I believe that the proposed merger would be bad for competition, bad for the communications industry, and bad for the US economy in whole, and the FCC should, as part of their mandate, not allow this merger to continue.
1) Bad for competition
a) AT&T and T-mobile are the two major carriers in the United States that use the GSM standard for cell phone communications (Verizon and Sprint use CDMA). So, essentially, AT&T and T-mobile are the only two companies competing with each other in their narrowest category.
b) Allowing mergers to create even bigger mega-carriers puts the squeeze even more on what few remaining local carriers there are.
2) Bad for the communications industry
a) Are Verizon & Sprint next? If this merger goes through, what's to stop Verizon & Sprint merging? This would leave only two national carriers, which will be terrible for the industry and terrible for the consumer.

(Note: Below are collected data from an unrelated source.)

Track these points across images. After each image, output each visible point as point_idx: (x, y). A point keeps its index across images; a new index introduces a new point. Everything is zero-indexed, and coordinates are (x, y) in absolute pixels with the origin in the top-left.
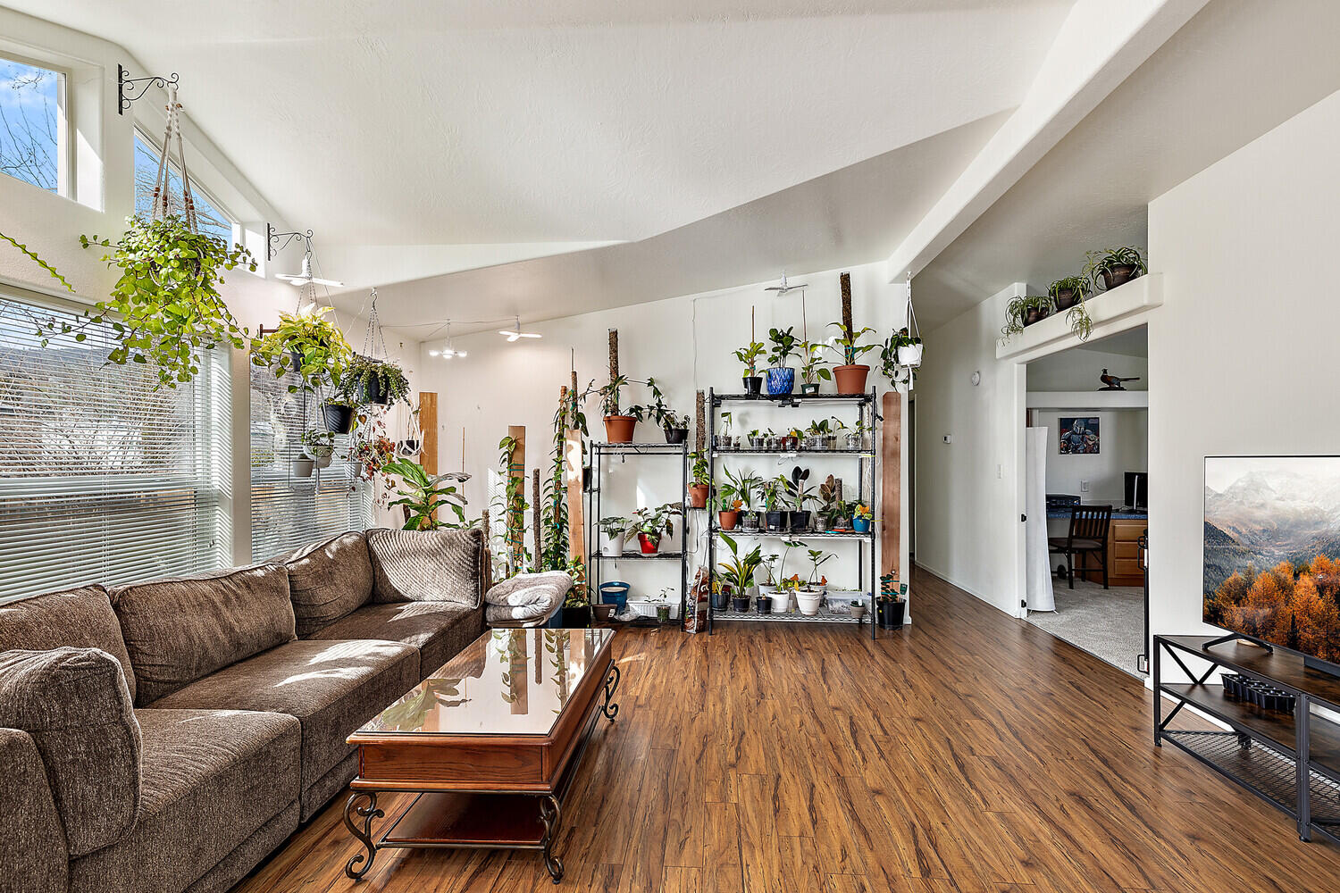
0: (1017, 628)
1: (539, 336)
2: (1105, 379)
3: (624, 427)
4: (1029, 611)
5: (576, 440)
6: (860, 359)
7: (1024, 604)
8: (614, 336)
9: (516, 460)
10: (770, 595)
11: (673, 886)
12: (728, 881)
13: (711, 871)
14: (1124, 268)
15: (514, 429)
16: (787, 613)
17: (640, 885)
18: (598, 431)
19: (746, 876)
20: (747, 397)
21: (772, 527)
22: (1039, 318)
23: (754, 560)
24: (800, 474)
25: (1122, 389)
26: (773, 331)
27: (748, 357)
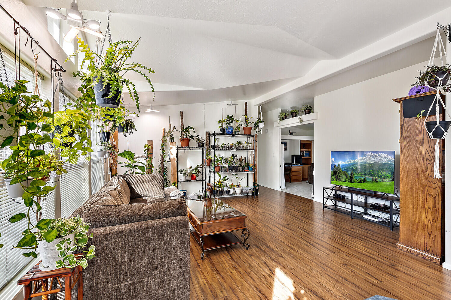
0: (279, 193)
1: (158, 111)
2: (290, 132)
3: (186, 141)
4: (281, 189)
5: (174, 145)
6: (249, 125)
7: (280, 187)
8: (182, 113)
9: (150, 152)
10: (229, 189)
14: (308, 110)
15: (149, 141)
16: (233, 194)
18: (178, 142)
20: (221, 134)
21: (230, 170)
22: (286, 118)
23: (225, 179)
24: (234, 156)
25: (293, 135)
26: (228, 116)
27: (221, 122)
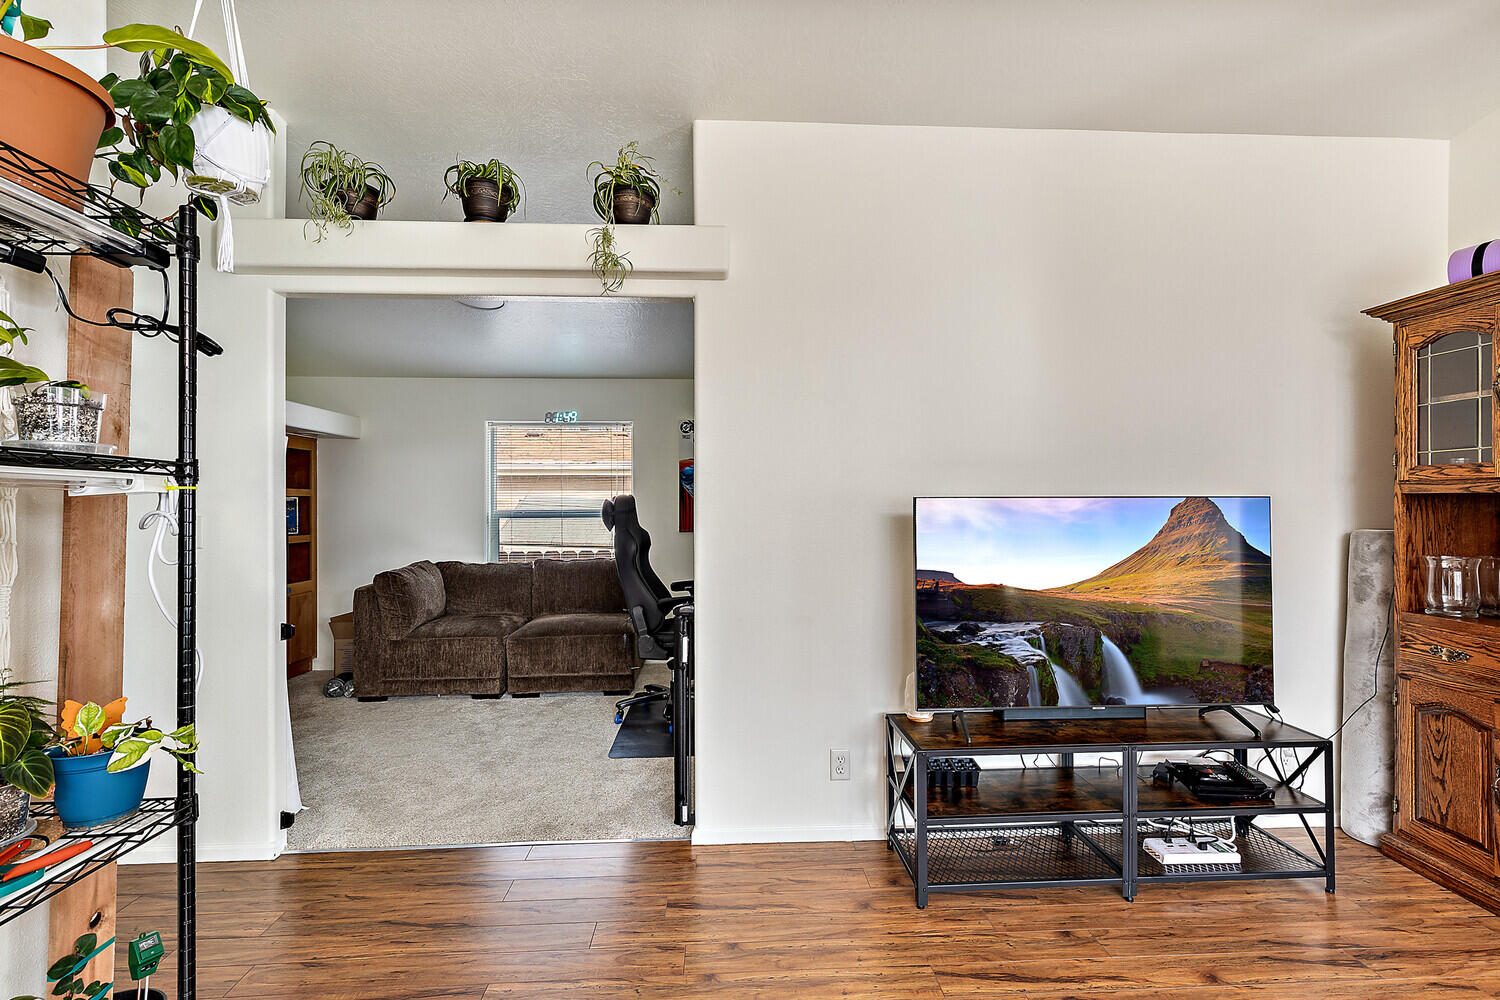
7: (285, 818)
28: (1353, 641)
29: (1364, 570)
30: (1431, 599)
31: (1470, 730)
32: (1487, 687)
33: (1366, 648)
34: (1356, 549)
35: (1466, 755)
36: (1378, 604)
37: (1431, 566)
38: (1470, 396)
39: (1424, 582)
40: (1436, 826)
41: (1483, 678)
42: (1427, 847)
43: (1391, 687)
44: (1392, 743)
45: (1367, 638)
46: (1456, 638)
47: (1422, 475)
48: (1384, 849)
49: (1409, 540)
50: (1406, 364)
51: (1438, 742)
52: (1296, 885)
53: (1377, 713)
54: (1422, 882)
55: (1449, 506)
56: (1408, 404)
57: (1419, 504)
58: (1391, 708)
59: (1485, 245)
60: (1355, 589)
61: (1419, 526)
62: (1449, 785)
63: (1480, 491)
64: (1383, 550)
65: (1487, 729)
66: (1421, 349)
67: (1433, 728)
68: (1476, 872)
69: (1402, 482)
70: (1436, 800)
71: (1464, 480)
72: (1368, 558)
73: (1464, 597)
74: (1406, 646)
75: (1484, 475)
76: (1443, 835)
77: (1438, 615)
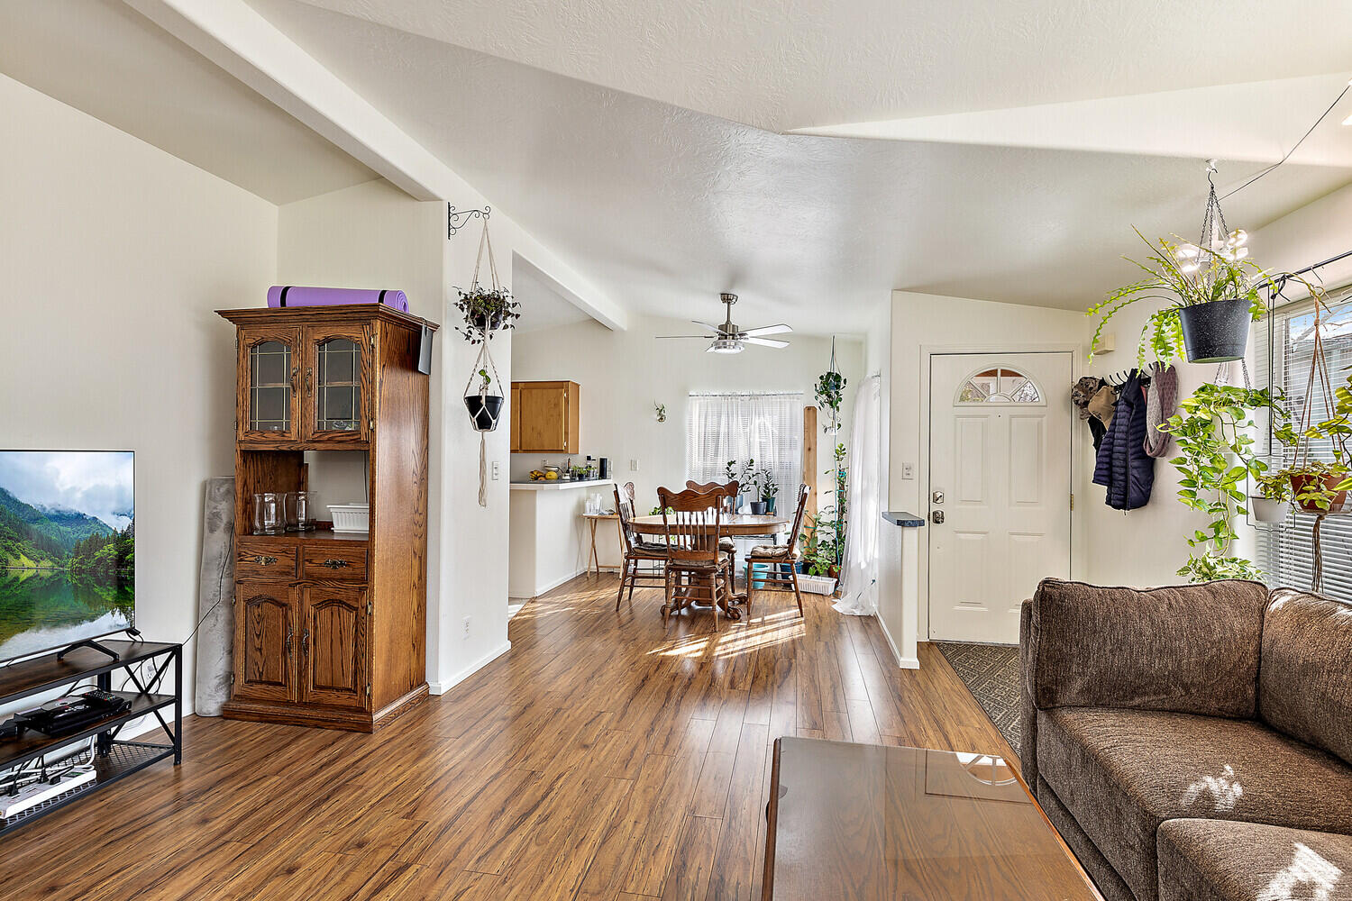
11: (656, 876)
12: (601, 875)
13: (613, 887)
17: (689, 879)
19: (580, 879)
28: (207, 564)
29: (215, 508)
30: (257, 524)
31: (276, 608)
32: (285, 577)
33: (215, 567)
34: (210, 492)
35: (274, 626)
36: (225, 532)
37: (258, 501)
38: (279, 385)
39: (254, 512)
40: (256, 682)
41: (284, 572)
42: (251, 699)
43: (232, 593)
44: (232, 632)
45: (216, 559)
46: (270, 549)
47: (252, 437)
48: (227, 714)
49: (245, 484)
50: (244, 357)
51: (258, 623)
52: (148, 772)
53: (222, 613)
54: (246, 725)
55: (271, 458)
56: (244, 385)
57: (252, 457)
58: (231, 606)
59: (288, 288)
60: (209, 523)
61: (252, 473)
62: (264, 652)
63: (284, 448)
64: (228, 492)
65: (284, 605)
66: (254, 347)
67: (256, 614)
68: (277, 703)
69: (240, 442)
70: (256, 664)
71: (275, 442)
72: (218, 498)
73: (276, 519)
74: (241, 560)
75: (286, 439)
76: (259, 686)
77: (263, 535)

b) Have we not learned from history? The government broke up AT&T once before, and now it's maneuvering into that same position again. AT&T has shown that, as a company, it will either grow until it controls the market or collapses.

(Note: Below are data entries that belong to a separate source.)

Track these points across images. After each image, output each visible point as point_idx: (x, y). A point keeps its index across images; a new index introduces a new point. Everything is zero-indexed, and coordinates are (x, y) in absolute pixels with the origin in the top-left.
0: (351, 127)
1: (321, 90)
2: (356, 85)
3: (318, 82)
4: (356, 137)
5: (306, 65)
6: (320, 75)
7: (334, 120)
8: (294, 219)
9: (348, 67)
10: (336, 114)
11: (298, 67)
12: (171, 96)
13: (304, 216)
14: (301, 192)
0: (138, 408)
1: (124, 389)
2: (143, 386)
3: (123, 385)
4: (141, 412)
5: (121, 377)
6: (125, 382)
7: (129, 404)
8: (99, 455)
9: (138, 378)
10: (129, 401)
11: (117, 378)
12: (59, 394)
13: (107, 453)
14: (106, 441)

c) As the only GSM carrier, the proposed AT&T&T-mobile would be the only carrier to server international travelers as the GSM standard is what's widely used outside of the US.
3) Bad for the US economy
a) AT&T isn't trying to merge with T-mobile to give T-mobile's 42,000 employees better jobs or better benefits; it's looking for T-mobile's customers and infrastructure. So a majority of those 42,000 employees will be finding themselves out of work in an industry increasingly dominated by fewer carriers.
b) The economy and taxes are fueled by transactions. The more transactions there are, the more tax revenue is collected and the more economic growth we experience. Removing major companies from the playing field is going to have a negative ripple effect on the economy, especially since AT&T will no longer be trying to put in the infrastructure to support and expand its own network, it will just be absorbing T-mobile's.
In summary this merger is a bad idea and nobody by AT&T will win by doing it. As an AT&T customer, I'm looking forward to leaving when my contract is up; I'm tired of dropped calls and spotty service. If mergers like are allowed to continue, I'll have no place to go.
Thank you for your time.
Respectfully submitted,
Burton Simmons
burtomsimmons@gmail.com
www.burtonsimmons.com
Gosh, I hope I got all my facts right. Maybe I should write to them more often; it felt somewhat liberating to do so.